▽
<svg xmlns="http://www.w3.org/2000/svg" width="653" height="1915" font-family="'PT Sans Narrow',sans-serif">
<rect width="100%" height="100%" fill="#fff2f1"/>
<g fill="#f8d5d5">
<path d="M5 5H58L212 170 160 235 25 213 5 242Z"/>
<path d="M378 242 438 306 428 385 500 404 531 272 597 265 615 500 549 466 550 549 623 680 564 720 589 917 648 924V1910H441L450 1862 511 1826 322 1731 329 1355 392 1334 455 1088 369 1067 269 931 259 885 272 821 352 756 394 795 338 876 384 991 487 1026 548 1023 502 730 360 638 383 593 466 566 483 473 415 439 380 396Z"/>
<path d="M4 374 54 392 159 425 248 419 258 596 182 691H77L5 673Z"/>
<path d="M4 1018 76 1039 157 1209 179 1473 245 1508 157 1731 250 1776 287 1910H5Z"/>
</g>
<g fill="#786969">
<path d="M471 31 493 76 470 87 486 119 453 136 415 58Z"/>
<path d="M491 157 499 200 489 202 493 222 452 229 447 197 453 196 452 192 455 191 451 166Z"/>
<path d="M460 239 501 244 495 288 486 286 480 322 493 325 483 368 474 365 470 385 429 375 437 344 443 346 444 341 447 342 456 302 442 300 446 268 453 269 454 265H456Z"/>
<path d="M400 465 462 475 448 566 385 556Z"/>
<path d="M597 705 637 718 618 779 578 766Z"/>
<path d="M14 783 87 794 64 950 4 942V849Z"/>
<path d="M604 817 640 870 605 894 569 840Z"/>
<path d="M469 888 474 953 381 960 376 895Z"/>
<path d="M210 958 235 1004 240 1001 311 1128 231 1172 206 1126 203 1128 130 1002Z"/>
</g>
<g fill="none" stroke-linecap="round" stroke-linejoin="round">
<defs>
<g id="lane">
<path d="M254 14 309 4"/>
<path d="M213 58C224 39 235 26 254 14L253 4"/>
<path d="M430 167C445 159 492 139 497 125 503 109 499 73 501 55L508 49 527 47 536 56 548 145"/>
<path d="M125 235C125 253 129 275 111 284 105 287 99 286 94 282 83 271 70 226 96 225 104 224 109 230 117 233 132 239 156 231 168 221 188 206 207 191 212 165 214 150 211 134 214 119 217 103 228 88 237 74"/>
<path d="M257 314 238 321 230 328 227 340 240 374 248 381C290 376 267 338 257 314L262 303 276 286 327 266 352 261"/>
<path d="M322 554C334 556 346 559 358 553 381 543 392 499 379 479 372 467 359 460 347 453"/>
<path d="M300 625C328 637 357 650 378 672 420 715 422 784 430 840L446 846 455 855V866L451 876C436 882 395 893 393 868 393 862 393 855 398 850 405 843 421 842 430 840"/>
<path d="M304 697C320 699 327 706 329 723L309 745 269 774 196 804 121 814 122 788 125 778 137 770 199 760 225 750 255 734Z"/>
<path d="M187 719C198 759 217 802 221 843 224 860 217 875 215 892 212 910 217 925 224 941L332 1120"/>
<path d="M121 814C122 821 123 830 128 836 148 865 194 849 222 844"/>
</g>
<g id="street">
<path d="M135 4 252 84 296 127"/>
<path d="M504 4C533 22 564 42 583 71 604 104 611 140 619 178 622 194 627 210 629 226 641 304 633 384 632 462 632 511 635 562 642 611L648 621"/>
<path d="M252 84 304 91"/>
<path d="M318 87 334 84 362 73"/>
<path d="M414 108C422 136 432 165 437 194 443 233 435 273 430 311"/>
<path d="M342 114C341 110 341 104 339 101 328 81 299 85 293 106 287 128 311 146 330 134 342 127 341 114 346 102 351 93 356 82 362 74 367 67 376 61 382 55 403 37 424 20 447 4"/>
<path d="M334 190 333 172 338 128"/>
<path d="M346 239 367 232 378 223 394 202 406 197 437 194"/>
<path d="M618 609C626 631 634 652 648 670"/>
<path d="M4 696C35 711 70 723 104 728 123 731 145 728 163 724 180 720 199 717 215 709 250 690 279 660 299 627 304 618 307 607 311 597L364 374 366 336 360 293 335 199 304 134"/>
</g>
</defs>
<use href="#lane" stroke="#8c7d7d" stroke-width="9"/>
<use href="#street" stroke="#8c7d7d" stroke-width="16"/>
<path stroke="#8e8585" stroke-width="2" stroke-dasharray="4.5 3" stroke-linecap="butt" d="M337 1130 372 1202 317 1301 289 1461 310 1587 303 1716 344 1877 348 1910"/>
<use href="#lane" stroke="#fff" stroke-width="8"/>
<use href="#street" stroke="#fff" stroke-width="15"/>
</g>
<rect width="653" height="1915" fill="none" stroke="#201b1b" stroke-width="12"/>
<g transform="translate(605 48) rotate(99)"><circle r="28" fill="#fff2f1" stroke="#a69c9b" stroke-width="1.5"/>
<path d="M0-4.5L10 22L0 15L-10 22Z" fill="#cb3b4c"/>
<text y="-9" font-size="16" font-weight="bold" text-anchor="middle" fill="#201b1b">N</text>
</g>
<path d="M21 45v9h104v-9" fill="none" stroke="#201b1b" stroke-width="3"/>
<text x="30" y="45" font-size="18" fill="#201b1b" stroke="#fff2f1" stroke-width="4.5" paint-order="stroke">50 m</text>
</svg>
△
All that is needed is the exact run of lines above from the line containing "114C341 110 341" through the line containing "1130 372 1202", both of them included.

<path d="M342 114C341 110 341 104 339 101 328 81 299 85 293 106 287 128 311 146 330 134 342 127 341 114 346 102 351 93 356 82 362 74 367 67 376 61 382 55 403 37 424 20 447 4"/>
<path d="M334 190 333 172 338 128"/>
<path d="M346 239 367 232 378 223 394 202 406 197 437 194"/>
<path d="M618 609C626 631 634 652 648 670"/>
<path d="M4 696C35 711 70 723 104 728 123 731 145 728 163 724 180 720 199 717 215 709 250 690 279 660 299 627 304 618 307 607 311 597L364 374 366 336 360 293 335 199 304 134"/>
</g>
</defs>
<use href="#lane" stroke="#8c7d7d" stroke-width="9"/>
<use href="#street" stroke="#8c7d7d" stroke-width="16"/>
<path stroke="#8e8585" stroke-width="2" stroke-dasharray="4.5 3" stroke-linecap="butt" d="M337 1130 372 1202 317 1301 289 1461 310 1587 303 1716 344 1877 348 1910"/>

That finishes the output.